The fifth in a series by John Atwood, a thinker and guitarist who was inspired as an 11 year-old to learn the instrument after seeing the Beatles perform in 1964 on the Ed Sullivan Show and who followed their career assiduously through his high school years when he formed a garage band just so he could play their songs within a group. He's had a few decades to ponder the import of the Fab Four's music.

This is another favorite song from the guitarist point of view.  What George does with the lead work on this always intrigued me.  I wondered how he got the tone he got, how he came up with the idea for the descending chords, and that solo in the middle is just perfection. 

The words on this one didn’t bother me too much at the time, I suppose.  It seemed a song about needing to get away from people, which is something we all have to do from time to time.  There certainly are times when other people’s egregious exertions toward us can bend us around ourselves, and we need time to unwind. 

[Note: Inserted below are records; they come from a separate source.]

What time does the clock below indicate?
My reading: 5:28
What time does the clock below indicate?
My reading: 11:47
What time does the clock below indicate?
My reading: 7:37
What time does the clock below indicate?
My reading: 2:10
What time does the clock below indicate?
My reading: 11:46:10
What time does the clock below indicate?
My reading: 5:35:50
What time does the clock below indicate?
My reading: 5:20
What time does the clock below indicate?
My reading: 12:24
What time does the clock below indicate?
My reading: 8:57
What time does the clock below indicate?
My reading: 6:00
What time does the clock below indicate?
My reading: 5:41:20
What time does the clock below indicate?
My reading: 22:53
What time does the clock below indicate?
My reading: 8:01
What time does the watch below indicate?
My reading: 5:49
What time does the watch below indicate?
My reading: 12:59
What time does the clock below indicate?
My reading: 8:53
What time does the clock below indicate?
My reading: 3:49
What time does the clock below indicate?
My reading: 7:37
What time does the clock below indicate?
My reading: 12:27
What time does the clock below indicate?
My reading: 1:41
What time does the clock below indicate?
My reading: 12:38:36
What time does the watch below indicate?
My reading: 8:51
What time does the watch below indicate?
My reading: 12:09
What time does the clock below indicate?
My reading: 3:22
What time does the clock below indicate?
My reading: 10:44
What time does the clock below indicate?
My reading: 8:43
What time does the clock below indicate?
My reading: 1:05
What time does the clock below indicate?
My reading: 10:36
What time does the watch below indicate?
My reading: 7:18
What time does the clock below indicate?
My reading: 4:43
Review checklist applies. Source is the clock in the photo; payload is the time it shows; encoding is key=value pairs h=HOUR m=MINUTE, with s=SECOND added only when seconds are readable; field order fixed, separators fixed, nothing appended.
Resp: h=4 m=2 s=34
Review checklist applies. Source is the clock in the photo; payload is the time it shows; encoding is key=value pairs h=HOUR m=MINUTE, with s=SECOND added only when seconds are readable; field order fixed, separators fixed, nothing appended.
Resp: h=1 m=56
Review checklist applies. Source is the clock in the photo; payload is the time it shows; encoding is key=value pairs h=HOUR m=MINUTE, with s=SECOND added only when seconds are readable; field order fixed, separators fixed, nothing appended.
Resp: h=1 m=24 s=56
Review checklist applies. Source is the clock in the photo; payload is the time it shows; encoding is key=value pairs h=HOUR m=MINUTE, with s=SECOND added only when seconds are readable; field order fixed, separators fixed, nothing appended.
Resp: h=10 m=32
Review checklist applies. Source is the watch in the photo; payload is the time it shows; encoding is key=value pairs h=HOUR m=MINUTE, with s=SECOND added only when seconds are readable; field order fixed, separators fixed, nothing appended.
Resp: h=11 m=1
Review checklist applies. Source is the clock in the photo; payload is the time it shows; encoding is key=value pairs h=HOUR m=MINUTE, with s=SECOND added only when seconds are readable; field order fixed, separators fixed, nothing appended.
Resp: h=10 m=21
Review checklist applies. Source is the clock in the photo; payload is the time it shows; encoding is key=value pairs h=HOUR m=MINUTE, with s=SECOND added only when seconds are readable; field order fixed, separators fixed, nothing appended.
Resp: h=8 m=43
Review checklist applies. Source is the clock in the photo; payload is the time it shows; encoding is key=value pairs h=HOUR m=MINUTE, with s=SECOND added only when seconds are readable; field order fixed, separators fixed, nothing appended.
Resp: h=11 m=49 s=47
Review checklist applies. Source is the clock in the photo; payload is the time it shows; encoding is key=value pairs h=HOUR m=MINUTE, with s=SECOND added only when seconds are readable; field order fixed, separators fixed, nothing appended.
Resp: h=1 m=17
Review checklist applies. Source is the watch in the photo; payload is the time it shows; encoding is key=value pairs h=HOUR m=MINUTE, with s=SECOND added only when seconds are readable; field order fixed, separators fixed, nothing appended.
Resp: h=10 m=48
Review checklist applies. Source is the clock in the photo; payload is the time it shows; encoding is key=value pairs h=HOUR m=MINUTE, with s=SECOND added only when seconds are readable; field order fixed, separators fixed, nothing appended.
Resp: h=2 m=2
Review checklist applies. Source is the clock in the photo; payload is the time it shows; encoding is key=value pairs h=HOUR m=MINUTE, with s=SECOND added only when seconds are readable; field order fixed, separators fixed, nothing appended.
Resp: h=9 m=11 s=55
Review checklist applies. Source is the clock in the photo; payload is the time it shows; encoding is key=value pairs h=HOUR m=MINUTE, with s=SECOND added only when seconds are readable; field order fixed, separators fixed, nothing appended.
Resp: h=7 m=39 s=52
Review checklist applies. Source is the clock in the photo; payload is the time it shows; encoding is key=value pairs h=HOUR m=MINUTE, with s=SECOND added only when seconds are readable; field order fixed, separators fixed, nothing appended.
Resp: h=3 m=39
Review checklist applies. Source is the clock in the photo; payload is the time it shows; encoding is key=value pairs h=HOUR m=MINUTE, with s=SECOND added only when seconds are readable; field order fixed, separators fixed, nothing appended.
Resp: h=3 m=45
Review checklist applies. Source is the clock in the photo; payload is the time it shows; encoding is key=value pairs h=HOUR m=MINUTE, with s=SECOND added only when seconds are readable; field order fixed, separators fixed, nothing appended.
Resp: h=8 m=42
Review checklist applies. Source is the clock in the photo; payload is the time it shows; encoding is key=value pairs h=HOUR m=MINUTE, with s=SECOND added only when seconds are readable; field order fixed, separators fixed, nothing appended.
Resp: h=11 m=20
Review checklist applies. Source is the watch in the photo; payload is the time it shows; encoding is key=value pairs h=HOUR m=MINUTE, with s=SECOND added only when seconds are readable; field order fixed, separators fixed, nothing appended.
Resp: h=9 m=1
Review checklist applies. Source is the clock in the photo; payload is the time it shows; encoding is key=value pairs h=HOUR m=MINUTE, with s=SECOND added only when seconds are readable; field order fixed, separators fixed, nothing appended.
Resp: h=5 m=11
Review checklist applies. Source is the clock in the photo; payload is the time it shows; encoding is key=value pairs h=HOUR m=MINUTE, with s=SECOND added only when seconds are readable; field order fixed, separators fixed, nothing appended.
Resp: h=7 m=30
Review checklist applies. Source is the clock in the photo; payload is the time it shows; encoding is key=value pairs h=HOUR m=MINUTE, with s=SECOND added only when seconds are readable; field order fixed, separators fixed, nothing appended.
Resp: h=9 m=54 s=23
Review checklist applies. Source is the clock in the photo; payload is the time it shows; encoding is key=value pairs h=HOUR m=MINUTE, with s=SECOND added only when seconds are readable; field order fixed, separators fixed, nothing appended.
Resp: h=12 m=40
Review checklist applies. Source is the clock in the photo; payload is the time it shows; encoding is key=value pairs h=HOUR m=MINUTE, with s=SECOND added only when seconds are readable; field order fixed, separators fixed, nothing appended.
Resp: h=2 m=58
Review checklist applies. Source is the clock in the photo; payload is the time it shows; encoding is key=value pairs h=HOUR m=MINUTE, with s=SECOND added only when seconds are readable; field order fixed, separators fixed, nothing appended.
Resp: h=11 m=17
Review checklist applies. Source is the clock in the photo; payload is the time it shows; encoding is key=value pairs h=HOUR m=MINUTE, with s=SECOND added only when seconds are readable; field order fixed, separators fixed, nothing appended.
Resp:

But listening to it now, I realize this isn’t just about someone taking a retreat.  The singer is building a fortress against other human contact, both physically and mentally. 

The verses themselves are not quite clear on this. The holes are being fixed and the cracks are being filled because “the rain gets in, and stops my mind from wandering, where it will go.”  But the middle section makes it plain what is going on.
And it really doesn’t matter, if I’m wrong I’m right,
Where I belong I’m right, where I belong.
See the people standing there who disagree and never win
And wonder why they don’t get in my door.

The second time around, they are called ‘Silly People’.  Paul was quoted as saying this expressed his reaction to carried-away fans who hung around outside his house.  I do not fault him for his feeling on this point, since it is evident that well meaning but terribly foolish fans caused them all a lot of personal grief.  But without knowing that background, it strikes one that here is a fellow with the means to establish life on his own terms.  He need never subject his opinions to open discussion and can shut out everyone else who won’t see it his way. 

In other words, this is the song of the hermit or the social recluse.  And as it is presented in the form of a dreamy reverie, the unreality of such an approach to life is reinforced.   It is something we all have probably thought about from time to time, and maybe would do, if we didn’t have to go to work, didn’t have to work together with a spouse, didn’t have to deal with people in order to accomplish necessary things for living. 

Is this what Paul was intending this song to say and represent?  Probably not. While the song would have resonated well with someone like Howard Hughes, it doesn’t seem to fit what I know of the life of Paul McCartney.  So in a sense, it probably represents more a secret wish or passing fancy than it does an actual determination to do something.  And certainly Paul is not the only person to have entertained this idea.

However, one senses that it is possible to act out this idea more in concept than in actual construction projects.  So the “space between us all” can get larger not so much in a physical and geographical sense, but in a psychological and conceptual one.  It is regrettable that our often thoughtless actions to one another can create the tendency to respond in this fashion.  And maybe we don’t always realize that we are constructing such retreats in our head.  But perhaps a song like this—another example of unconscious negative narration—can help us to appreciate that, tempting as either a physical or psychological hermitage might be, in the end all it amounts to is a self-imposed form of loneliness.